File "/home/nlv24077/experiments/experiments/swo-406/scripts/Snakefile.snakefile", line 50, in __rule_star_map
File "/rst1/2017-0205_illuminaseq/scratch/swo-406/snakemake/lib/python3.6/concurrent/futures/thread.py", line 56, in run
Exiting because a job execution failed.

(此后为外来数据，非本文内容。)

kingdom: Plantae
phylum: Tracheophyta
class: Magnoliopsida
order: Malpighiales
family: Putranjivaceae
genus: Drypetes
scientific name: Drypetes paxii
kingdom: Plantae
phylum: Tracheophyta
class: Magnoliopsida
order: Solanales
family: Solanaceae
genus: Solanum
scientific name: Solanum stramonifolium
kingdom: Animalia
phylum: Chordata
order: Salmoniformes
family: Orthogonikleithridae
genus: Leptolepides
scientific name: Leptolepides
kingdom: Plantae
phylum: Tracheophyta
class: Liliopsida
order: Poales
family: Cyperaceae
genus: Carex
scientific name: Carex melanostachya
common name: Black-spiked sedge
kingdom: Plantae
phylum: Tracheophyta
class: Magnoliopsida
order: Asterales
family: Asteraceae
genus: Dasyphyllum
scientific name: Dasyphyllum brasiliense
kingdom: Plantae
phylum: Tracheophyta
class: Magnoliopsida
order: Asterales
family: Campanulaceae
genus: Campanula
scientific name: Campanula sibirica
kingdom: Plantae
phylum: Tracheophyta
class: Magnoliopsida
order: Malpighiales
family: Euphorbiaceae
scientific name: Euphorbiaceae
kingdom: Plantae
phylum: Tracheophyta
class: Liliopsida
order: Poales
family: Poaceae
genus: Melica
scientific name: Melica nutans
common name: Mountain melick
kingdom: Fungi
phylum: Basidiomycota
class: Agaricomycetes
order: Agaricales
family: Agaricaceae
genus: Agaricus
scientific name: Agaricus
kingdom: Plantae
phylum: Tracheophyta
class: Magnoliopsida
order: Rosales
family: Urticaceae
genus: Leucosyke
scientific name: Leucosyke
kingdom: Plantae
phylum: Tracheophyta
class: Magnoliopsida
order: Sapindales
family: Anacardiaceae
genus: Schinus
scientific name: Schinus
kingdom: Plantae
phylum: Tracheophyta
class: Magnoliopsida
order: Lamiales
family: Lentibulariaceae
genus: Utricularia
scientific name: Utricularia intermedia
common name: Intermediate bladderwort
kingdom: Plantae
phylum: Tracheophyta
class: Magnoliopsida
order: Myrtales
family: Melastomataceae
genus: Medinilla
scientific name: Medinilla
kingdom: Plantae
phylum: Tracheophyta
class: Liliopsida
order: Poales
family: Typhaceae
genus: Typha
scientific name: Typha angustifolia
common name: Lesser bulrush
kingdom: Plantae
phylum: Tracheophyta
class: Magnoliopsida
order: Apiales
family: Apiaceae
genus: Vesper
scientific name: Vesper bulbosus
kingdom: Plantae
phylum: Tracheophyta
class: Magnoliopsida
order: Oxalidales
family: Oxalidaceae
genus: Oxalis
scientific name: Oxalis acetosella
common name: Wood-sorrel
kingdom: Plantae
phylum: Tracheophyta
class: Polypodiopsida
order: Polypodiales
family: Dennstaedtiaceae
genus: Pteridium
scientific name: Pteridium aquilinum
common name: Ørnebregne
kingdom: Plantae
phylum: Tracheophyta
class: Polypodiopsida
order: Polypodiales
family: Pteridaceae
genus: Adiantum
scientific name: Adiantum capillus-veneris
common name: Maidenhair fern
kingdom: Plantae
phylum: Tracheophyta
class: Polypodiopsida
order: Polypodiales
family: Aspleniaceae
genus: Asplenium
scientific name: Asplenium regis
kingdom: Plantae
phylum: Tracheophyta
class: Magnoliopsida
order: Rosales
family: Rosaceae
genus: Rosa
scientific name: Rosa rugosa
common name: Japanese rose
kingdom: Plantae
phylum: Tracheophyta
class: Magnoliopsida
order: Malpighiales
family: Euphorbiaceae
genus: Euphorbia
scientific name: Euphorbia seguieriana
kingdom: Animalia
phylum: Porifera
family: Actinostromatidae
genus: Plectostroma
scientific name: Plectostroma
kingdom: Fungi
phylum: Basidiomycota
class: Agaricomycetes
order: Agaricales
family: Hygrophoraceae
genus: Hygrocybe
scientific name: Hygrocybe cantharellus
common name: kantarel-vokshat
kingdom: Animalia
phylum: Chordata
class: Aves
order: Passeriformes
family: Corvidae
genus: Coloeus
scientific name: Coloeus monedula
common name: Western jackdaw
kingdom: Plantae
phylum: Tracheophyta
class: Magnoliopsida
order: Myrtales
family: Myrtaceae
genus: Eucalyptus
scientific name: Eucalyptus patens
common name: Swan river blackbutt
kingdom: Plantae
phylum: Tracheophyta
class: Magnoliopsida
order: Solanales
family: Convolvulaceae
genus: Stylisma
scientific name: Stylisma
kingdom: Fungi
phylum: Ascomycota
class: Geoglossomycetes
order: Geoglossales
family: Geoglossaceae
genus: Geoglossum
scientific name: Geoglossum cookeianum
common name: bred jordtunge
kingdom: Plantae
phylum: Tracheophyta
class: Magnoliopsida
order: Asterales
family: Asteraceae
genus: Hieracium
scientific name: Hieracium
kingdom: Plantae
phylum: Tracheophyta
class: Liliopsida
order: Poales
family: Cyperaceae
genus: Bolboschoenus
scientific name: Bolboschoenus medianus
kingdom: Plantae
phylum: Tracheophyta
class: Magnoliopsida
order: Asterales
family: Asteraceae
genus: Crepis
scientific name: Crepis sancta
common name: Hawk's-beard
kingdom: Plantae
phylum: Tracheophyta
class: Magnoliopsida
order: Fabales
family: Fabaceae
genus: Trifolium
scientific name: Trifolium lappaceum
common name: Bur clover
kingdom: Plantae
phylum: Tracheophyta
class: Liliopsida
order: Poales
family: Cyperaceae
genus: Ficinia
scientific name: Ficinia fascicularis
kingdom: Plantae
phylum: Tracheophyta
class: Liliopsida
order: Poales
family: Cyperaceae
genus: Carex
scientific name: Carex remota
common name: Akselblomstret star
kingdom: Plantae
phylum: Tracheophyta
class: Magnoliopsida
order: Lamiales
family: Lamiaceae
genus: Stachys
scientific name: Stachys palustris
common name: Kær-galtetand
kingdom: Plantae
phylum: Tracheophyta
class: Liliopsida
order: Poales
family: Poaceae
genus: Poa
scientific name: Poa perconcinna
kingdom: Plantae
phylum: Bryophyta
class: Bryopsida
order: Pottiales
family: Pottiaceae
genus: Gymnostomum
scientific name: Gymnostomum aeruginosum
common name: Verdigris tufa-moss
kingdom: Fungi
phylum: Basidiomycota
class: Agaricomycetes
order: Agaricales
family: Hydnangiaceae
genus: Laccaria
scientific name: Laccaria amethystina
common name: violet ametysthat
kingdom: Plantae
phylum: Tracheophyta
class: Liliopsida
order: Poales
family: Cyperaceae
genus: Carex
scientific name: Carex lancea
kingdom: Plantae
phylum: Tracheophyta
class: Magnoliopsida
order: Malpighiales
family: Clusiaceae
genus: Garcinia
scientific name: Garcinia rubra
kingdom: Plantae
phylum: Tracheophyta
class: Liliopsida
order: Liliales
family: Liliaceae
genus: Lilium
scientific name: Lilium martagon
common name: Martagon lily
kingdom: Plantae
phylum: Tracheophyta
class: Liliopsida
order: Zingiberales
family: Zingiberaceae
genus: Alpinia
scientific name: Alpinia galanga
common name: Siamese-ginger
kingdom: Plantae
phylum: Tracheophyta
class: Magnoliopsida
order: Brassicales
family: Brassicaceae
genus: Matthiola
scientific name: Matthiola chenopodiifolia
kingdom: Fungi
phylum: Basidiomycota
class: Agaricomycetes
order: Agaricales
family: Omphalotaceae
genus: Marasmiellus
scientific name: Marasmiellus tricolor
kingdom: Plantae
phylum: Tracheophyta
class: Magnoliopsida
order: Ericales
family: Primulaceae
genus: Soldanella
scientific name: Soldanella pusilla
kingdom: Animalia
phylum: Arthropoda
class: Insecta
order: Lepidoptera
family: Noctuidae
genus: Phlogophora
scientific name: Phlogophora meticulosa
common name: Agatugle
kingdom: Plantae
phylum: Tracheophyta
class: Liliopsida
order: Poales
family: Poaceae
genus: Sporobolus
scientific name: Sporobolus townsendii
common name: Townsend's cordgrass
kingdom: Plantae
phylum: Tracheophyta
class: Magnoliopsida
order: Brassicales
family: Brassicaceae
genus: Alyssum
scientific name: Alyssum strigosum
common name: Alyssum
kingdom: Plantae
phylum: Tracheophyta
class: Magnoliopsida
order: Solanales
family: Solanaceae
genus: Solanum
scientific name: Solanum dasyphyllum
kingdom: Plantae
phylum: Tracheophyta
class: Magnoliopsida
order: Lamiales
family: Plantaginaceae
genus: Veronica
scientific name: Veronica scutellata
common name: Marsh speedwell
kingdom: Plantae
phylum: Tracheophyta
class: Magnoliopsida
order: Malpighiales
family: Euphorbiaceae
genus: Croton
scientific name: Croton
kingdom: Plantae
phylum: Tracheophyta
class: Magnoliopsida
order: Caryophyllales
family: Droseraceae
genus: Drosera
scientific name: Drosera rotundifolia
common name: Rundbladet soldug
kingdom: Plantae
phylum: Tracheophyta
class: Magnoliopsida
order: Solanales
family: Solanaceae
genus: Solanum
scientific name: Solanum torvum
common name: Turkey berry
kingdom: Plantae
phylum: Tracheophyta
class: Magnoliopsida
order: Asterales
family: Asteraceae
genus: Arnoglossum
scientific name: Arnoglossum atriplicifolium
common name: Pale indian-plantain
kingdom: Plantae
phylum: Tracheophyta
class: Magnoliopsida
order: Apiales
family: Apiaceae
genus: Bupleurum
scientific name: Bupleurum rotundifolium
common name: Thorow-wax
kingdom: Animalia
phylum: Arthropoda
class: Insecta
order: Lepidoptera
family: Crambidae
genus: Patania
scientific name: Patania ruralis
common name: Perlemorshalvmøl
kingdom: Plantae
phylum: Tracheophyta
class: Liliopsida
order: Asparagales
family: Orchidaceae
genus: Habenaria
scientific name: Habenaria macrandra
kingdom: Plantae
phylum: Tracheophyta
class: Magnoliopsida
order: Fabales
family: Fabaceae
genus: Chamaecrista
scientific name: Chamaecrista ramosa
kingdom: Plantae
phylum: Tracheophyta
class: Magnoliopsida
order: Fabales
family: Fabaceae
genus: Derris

Look above for error message
但是,当我将 script/command 复制到终端时,它就可以工作了。
这是我的蛇文件:
import os
from glob import glob
#from snakemake.utils import validate
configfile: 'config.yaml'
#validate(config, "config.schema.yaml")
# Set the working directory
workdir: config['workdir']
experiment_name = 'swo-406'
scratch_data_base_dir="/rst1/2017-0205_illuminaseq/scratch"
scratch_data_dir = os.path.join(scratch_data_base_dir, experiment_name)
seqrun = '180413_NB501997_0054_AHTFJ3BGX3'
fastq_dir = os.path.join(scratch_data_dir, 'fastq', seqrun)
preprocessing_dir = os.path.join(scratch_data_dir, 'preprocessing', seqrun)
quantification_dir = os.path.join(scratch_data_dir, 'quantification', seqrun)
if not os.path.isdir(preprocessing_dir):
os.makedirs(preprocessing_dir)
#ref_base_dir = config[ref_base_dir]
ref_genome = os.path.join(config['ref_base_dir'], config['ref_genome'])
star_ref_dir = config['star_ref_dir']
## Rsem settings
rsem_ref_dir = os.path.join(scratch_data_base_dir, 'swo-387', 'RSEM_references')
rsem_ref_base = os.path.join(rsem_ref_dir, 'Homo_sapiens.GRCh38')
log = os.path.join(preprocessing_dir, 'log.txt')
SAMPLES = set([os.path.basename(fastq_file.replace('_R1_001.fastq.gz', '').replace('_R2_001.fastq.gz', ''))
for fastq_file in glob(os.path.join(fastq_dir, '*_R*_001.fastq.gz'))
if not 'Undetermined' in fastq_file])
#star_output_prefix = os.path.join(preprocessing_dir, '{sample}.')
# Rule all is a pseudo-rule that tells snakemake what final files to generate.
rule all:
input:
expand(os.path.join(quantification_dir, '{sample}'), sample=SAMPLES)
rule star_map:
input:
os.path.join(fastq_dir, '{sample}_R1_001.fastq.gz'),
os.path.join(fastq_dir, '{sample}_R2_001.fastq.gz'),
output:
os.path.join(preprocessing_dir, '{sample}.Aligned.out.bam')
shell:
"""
source activate /rst1/2017-0205_illuminaseq/scratch/swo-406/snakemake
STAR \
--runThreadN 8 \
--genomeDir {star_ref_dir} \
--readFilesIn {input} \
--outSAMtype BAM Unsorted \
--readFilesCommand zcat \
--outFileNamePrefix {preprocessing_dir}/{wildcards.sample}.
"""
rule samtools_sort:
input:
os.path.join(preprocessing_dir, '{sample}.Aligned.out.bam')
output:
os.path.join(preprocessing_dir, '{sample}.Aligned.out.sorted.bam')
shell:
"""
source activate /rst1/2017-0205_illuminaseq/scratch/swo-406/snakemake
samtools sort -T {wildcards.sample} -O bam {input} > {output}
"""
rule rsem_quantify:
input:
os.path.join(preprocessing_dir, '{sample}.Aligned.out.sorted.bam')
output:
os.path.join(quantification_dir, '{sample}')
shell:
"""
source activate /rst1/2017-0205_illuminaseq/scratch/swo-406/snakemake
rsem-calculate-expression \
--paired-end \
--bam \
--num-threads 8 \
--strandedness reverse \
{rsem_ref_base} \
{output}
"""
谁能找出错误? 对了,我要注释掉
validate(config, "config.schema.yaml")
因为我的snakemake.utils好像没有"validate":
(/rst1/2017-0205_illuminaseq/scratch/swo-406/snakemake) 16:40 nlv24077@kavia /rst1/2017-0205_illuminaseq/scratch/swo-406 > python3
Python 3.6.7 |Anaconda, Inc.| (default, Oct 23 2018, 19:16:44)
[GCC 7.3.0] on linux
Type "help", "copyright", "credits" or "license" for more information.
>>> from snakemake.utils import validate
Traceback (most recent call last):
File "<stdin>", line 1, in <module>
ImportError: cannot import name 'validate'
>>>
最诚挚的问候,
免费。
您能否从 Snakefile 中不同规则的 shell 部分删除所有 source activate /rst1/2017-0205_illuminaseq/scratch/swo-406/snakemake
命令并激活环境:
运行 命令
source activate /rst1/2017-0205_illuminaseq/scratch/swo-406/snakemake
在你实际 运行 Snakefile 上的 snakemake 之前(你甚至可以添加一个具有validate
的 snakemake 版本到这个环境)。所以你可以 运行source activate /rst1/2017-0205_illuminaseq/scratch/swo-406/snakemake
然后 运行snakemake
.创建一个与该环境匹配的 conda 环境文件,并在需要该环境的规则中添加
conda : path/to/created/env/file
参数。然后 运行 带有--use-conda
标志的 snakemake
由于您对所有规则使用相同的环境,因此最好使用选项 1,因为选项 2 速度慢得多并且会使其不必要地特定于规则。
我可以用这个例子重现你的错误 Snakefile:
rule test_activate:
output : "test.txt"
shell: "source activate NGS && conda list > {output}"
我得到了相同的未绑定变量错误,但由于我的环境不同,所以使用了不同的变量。这是对可能发生的事情的解释:
Virtualenv activate script won't run in bash script with set -euo
从某种意义上说,一旦您 运行 通过 snakemake vs 终端,一些变量就会变得未绑定,这被视为错误。